Labour has called on Theresa May to stop trying to force her Brexit deal through the House of Commons and instead work with other parties to find a compromise plan. Opening an emergency Brexit debate on Wednesday, Labour's shadow Brexit secretary Keir Starmer said the UK prime minister was threatening MPs with leaving the EU without a deal.
“We have to find a way through this impasse, and that requires us to come together as a House to consider and vote on the options and to provide a process for that. It is not helpful to put the deal, which has already been rejected, over and over with differing threats. Having accepted a motion last week to take no deal off the table, the prime minister is now trying to put no deal back on the table within a week by just changing the date of no deal, so that she can again ram the deal up against the deadline with the old ‘my deal or no deal’ response,” he said.
In her letter to European Council president Donald Tusk, the prime minister blamed speaker John Bercow for preventing a vote on her Brexit deal this week by ruling that MPs could vote on it again only if it had been changed. She said she would, however, put the deal to another vote next week.
"In advance of that vote I would be grateful if the European Council could therefore approve the supplementary documents that President Juncker and I agreed in Strasbourg, putting the government in a position to bring these agreements to the House and confirming the changes to the government's proposition to parliament. I also intend to bring forward further domestic proposals that confirm my previous commitments to protect our internal market, given the concerns expressed about the backstop," she said.
DUP negotiations
The government has been negotiating with the DUP a package of measures including a legal guarantee that Northern Ireland would not be required to diverge from the rest of the UK in regulations without the approval of the Stormont institutions.

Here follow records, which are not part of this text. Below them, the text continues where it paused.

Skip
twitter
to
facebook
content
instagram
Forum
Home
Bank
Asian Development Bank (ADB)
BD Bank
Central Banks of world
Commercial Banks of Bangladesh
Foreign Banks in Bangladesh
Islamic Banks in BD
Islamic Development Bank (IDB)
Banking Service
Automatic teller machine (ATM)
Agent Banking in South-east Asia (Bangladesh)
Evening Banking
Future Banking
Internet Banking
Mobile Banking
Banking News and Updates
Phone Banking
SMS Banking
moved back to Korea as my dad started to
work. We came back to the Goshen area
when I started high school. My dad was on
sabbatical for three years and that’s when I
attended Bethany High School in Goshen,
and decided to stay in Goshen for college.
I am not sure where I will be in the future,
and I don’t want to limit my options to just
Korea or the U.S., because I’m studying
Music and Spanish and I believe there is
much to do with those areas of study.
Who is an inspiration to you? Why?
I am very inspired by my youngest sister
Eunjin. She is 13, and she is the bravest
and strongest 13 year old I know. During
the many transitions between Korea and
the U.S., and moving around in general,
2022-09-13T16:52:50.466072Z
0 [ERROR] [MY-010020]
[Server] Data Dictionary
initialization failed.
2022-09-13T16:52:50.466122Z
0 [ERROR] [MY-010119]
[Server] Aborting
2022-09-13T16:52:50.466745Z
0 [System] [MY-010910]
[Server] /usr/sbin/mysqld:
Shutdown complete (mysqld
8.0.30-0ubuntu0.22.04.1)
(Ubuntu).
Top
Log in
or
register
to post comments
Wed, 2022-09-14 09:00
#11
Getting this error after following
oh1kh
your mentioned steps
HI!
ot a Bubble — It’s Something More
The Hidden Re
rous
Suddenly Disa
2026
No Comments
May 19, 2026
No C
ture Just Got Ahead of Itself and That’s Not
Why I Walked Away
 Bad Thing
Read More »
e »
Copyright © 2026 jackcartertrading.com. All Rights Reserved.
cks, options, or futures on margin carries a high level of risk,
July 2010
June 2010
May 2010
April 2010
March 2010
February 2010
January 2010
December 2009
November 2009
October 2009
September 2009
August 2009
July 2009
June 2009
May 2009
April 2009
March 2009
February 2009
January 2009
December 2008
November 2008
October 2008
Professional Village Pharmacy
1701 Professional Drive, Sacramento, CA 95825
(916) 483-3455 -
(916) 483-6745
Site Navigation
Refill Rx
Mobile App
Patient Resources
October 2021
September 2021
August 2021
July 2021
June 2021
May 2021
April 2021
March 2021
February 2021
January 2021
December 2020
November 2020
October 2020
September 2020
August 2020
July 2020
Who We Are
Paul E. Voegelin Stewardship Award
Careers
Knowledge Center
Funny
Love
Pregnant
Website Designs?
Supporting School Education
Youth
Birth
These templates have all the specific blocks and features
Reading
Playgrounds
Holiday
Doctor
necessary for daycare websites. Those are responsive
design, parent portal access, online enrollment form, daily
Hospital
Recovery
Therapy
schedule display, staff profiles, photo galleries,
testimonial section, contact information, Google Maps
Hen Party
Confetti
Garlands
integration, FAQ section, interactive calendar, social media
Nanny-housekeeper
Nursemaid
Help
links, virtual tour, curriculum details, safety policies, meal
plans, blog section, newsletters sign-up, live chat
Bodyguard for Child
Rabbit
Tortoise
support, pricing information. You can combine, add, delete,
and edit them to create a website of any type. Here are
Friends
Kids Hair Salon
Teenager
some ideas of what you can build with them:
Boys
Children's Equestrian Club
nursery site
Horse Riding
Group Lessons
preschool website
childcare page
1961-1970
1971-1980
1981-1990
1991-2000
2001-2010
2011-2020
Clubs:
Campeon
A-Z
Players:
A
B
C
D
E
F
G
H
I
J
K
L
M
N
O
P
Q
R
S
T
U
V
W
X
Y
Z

Downing Street said the negotiations were continuing but DUP sources were not expecting a breakthrough in the next few days.
Labour leader Jeremy Corbyn walked out of a meeting the prime minister convened with opposition party leaders on Wednesday night, apparently because former Labour MP Chuka Umunna was there representing the Independent Group. The leaders of the SNP, Liberal Democrats, Plaid Cymru and the Greens later issued a joint statement calling for Brexit to be cancelled through a revocation of article 50 rather than leaving the EU without a deal.
Mrs May's request for a short extension angered both the Brexiteers and remainers in her own party and former attorney general Dominic Grieve said he had never felt so ashamed to be a Conservative.
“When my right honourable friend the prime minister came to the despatch box today at prime minister’s questions, I confess I think it was the worst moment I have experienced since I came into the House of Commons. I have never felt more ashamed to be a member of the Conservative Party, or to be asked to lend her my support,” he said during the emergency debate.
“I have great sympathy for her, I have known her for many years ... but I have to say, I could have wept. Wept at her being reduced to these straits and wept to see her zig-zagging all over the place, rather than standing up for what is in the national interest.”